If you’re following the use of gene editing for sequence replacement via aka homology directed repair (HDR), you probably noticed the two papers in Nature Biotech simultaneously reporting the use of a ligase IV inhibitor called SCR7 to improve the process. The idea was to suppress non-homologous end joining (NHEJ), thereby tipping the balance towards HDR. This sounds great in theory and the results looked pretty good in the two papers.
But now there’s some confounding news out from Tocris Bioscience, first reported by Derek Lowe (to the best of my knowledge). Tocris is pretty careful and did their homework when making their own SCR7 for sale. And it turns out that the published structure of SCR7 is somewhat at odds with the actual compound. SCR7 instead turns into a pyrazine.

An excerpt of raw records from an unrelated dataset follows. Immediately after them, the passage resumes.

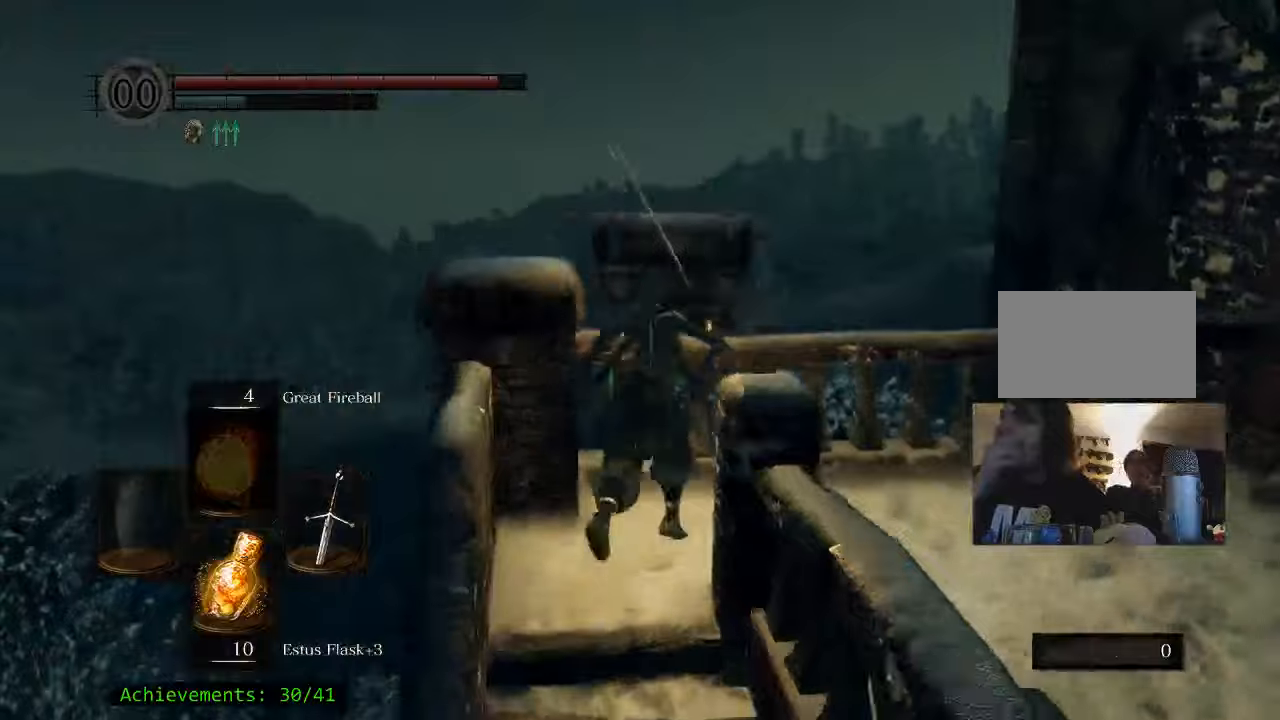
{"keys": ["d", "space"], "events": [[200, "w", "up"]]}
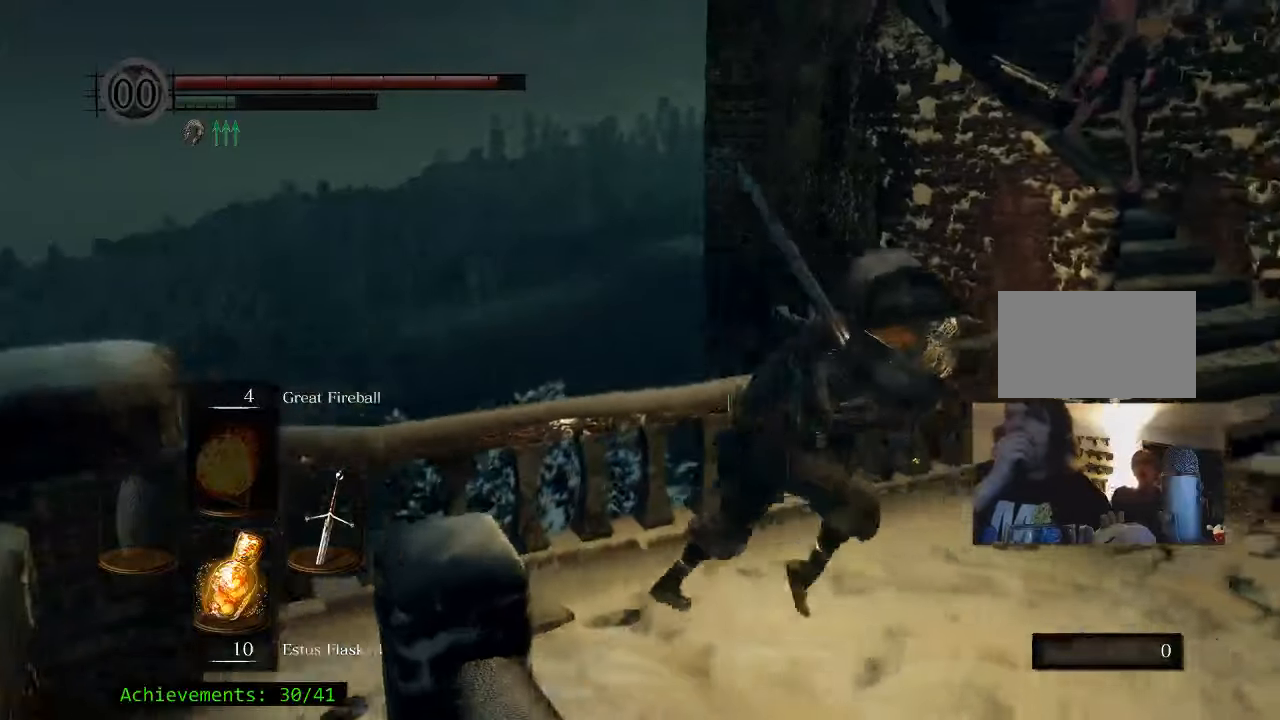
{"keys": ["d"], "events": [[150, "s", "down"], [216, "space", "up"], [483, "s", "up"]]}
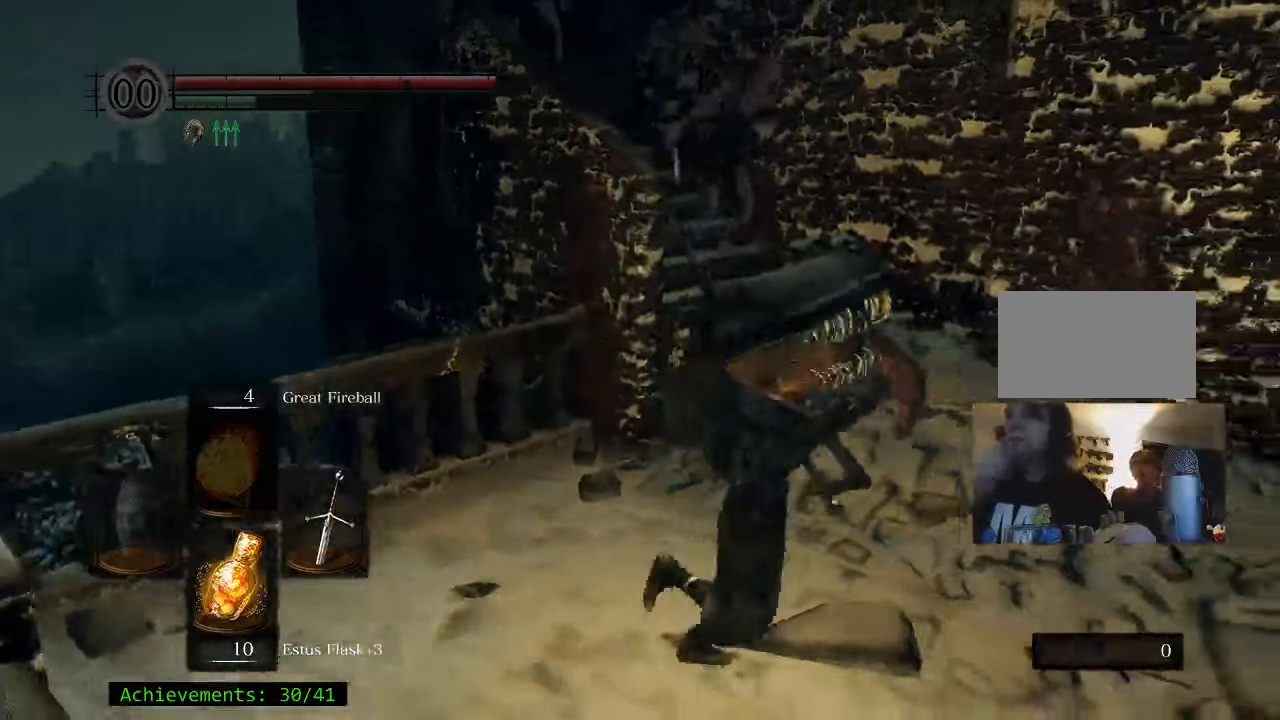
{"keys": ["w"], "events": [[366, "w", "down"], [416, "d", "up"]]}
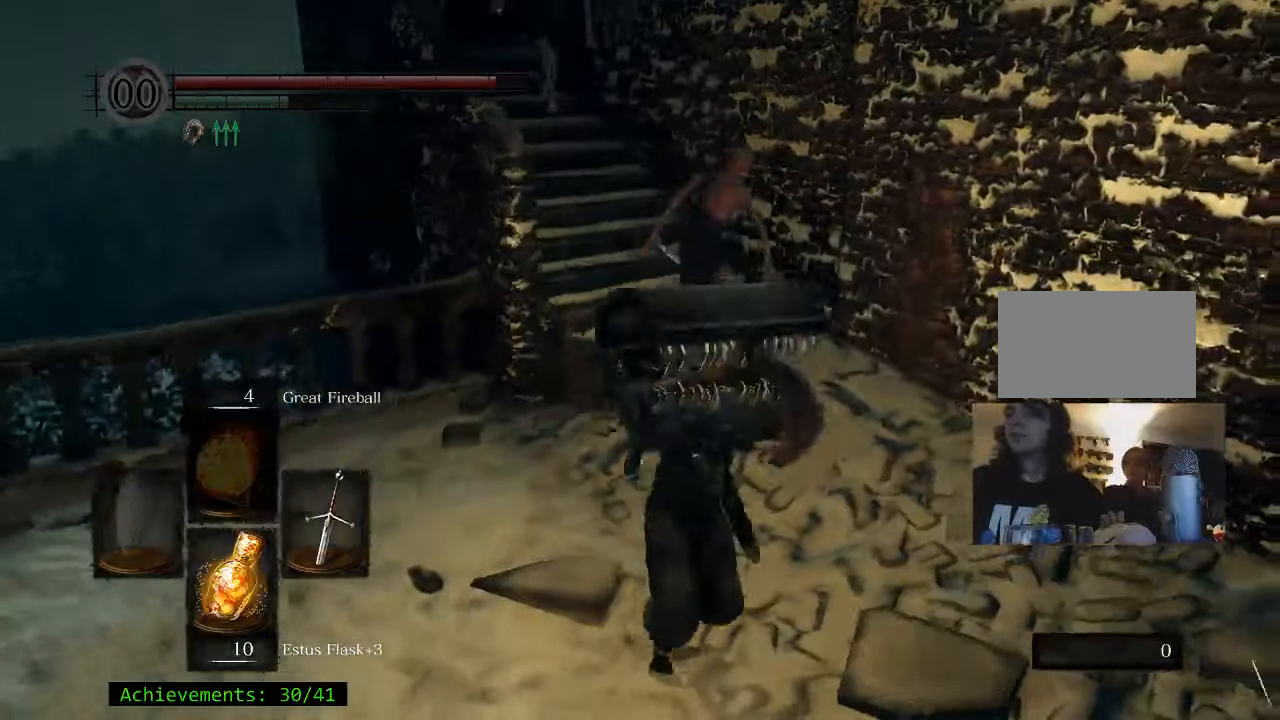
{"keys": ["w"], "events": []}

We tried SCR7 long ago (actually a while before the NBT papers came out), but never really had any luck with it in a variety of settings. When the papers appeared we did a double-take and re-tried using the exact same sources and similar conditions, again with no luck. It’s true that we typically do HDR using single stranded donors in human cells, which is not exactly the use case described in the NBT papers. But now I’m wondering what really underlies the observed SCR7 activity. Is it NHEJ inhibition? If the compound lot originally identified as a LigIV inhibitor was also actually the pyrazine, then it’s a pretty clear cut case and one can just substitute the altered structure for the original. But if the LigIV inhibitor is not the HDR enhancer, then things quickly get confusing. We’ll certainly go back and try again with the defined pyrazine, but it’s likely that the compound in the first two papers and from the original supplier were just the pyrazine. All of this on the heels of a papers out in NAR and Nature Communications indicating that SCR7 doesn’t do much at all and one should instead use a Rad51 activator called RS-1. The plot thickens.